Wallabies coach Michael Cheika is well aware of Australia's frailties up front, perceived or otherwise, and brought in former Argentina hooker Mario Ledesma, who also played in French club rugby, to work on the set piece earlier this year.
"Mario's been good," said Mumm. "He's got that balance of the Argentine and the European perspective on it from his time playing over there.
"So he understands the mentality associated with it and where scrummaging is concerned that's as big an element as any."
Mumm admits he returned to Australia "on a wing and a prayer" as far as his international future was concerned a couple of months ago and was "honoured and delighted" to get the start against New Zealand.
The grandson of an All Black and born in Auckland before moving to Australia as an infant, Mumm knows very well how deeply Saturday's defeat will be felt on the other side of the Tasman Sea.

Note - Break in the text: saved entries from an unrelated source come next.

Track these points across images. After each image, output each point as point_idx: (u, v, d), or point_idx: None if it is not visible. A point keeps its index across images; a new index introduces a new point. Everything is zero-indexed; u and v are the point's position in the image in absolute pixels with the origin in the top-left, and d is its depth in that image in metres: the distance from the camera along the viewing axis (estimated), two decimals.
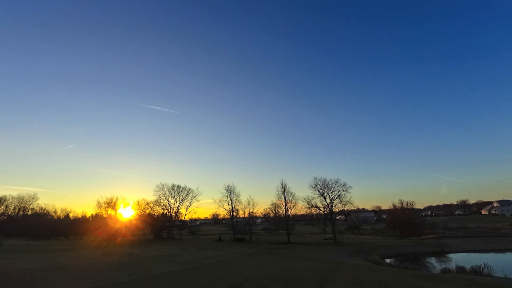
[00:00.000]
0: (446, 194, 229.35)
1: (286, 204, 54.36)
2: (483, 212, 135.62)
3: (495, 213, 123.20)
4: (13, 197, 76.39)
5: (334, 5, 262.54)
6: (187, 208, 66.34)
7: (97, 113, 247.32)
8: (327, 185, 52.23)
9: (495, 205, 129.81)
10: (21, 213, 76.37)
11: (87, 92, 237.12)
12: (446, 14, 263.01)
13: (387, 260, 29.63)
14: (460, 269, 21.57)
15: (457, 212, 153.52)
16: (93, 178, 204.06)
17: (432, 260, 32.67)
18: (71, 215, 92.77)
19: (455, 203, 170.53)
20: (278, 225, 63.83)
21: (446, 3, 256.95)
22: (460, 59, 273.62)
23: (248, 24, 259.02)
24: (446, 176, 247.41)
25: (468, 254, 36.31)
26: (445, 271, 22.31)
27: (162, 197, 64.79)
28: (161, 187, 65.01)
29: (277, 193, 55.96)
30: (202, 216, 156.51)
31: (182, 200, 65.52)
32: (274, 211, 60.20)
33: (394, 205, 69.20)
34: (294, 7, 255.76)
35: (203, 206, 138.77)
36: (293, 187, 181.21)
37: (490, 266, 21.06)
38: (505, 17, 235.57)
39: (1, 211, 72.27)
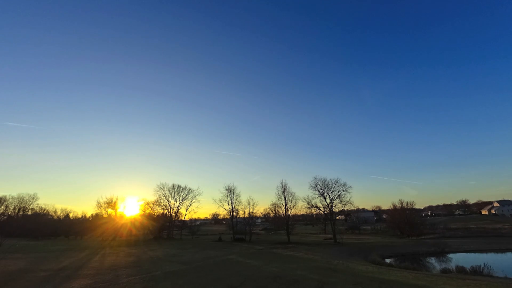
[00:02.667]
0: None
1: (286, 204, 54.36)
2: (483, 212, 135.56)
3: (495, 213, 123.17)
4: (13, 197, 76.29)
5: (331, 11, 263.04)
6: (187, 208, 66.36)
7: (97, 113, 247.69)
8: (327, 185, 52.25)
9: (495, 205, 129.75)
10: (21, 213, 76.28)
11: (83, 92, 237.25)
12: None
13: (387, 260, 29.61)
14: (460, 269, 21.57)
15: (457, 212, 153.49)
16: (93, 178, 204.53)
17: (432, 260, 32.65)
18: (71, 215, 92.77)
19: (455, 203, 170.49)
20: (278, 225, 63.77)
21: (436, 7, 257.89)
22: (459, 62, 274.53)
23: (247, 27, 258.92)
24: (447, 176, 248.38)
25: (468, 254, 36.28)
26: (445, 271, 22.31)
27: (162, 197, 64.79)
28: (161, 187, 65.03)
29: (277, 193, 56.00)
30: (202, 216, 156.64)
31: (182, 200, 65.52)
32: (274, 211, 60.22)
33: (394, 205, 69.11)
34: (291, 12, 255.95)
35: (203, 206, 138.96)
36: (293, 187, 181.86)
37: (490, 266, 21.07)
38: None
39: (1, 211, 72.18)
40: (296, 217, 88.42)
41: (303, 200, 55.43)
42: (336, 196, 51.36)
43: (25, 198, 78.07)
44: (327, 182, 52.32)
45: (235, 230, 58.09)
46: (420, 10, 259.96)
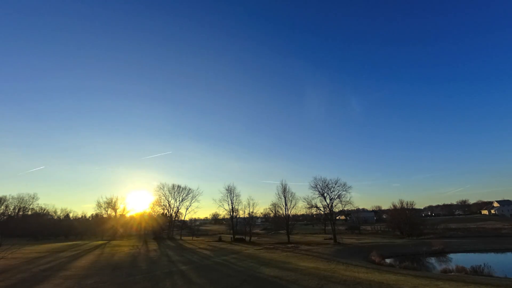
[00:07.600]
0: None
1: (286, 204, 54.39)
2: (483, 212, 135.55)
3: (495, 213, 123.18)
4: (13, 197, 76.22)
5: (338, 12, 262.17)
6: (187, 208, 66.27)
7: (96, 115, 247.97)
8: (327, 185, 52.17)
9: (495, 205, 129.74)
10: (21, 213, 76.25)
11: (82, 92, 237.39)
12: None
13: (387, 260, 29.59)
14: (460, 269, 21.56)
15: (457, 212, 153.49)
16: (93, 178, 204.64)
17: (432, 260, 32.63)
18: (71, 215, 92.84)
19: (455, 203, 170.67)
20: (278, 225, 63.77)
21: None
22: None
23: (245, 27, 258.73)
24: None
25: (468, 254, 36.27)
26: (445, 271, 22.30)
27: (162, 197, 64.70)
28: (161, 187, 64.88)
29: (277, 193, 56.02)
30: (202, 216, 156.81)
31: (182, 200, 65.41)
32: (274, 211, 60.26)
33: (394, 205, 69.10)
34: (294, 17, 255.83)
35: (203, 206, 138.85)
36: (293, 187, 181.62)
37: (490, 266, 21.05)
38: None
39: (1, 211, 72.15)
40: (296, 217, 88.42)
41: (303, 200, 55.53)
42: (336, 196, 51.36)
43: (25, 198, 78.10)
44: (327, 182, 52.29)
45: (235, 230, 58.09)
46: (408, 27, 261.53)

He is equally aware of what that means for Saturday's Bledisloe Cup encounter at Eden Park, where New Zealand last lost in 1994 and Australia last beat the All Blacks in 1986.
"New Zealand are the best team in the world because they're consistent, aren't they?" he said.
"They won't have a performance they weren't happy with and repeat it a week later. We're expecting a pretty full on kiwi response at ground they love to play on.
"It's a very tough task, many teams have struggled there, but it's a task we're very much looking forward to."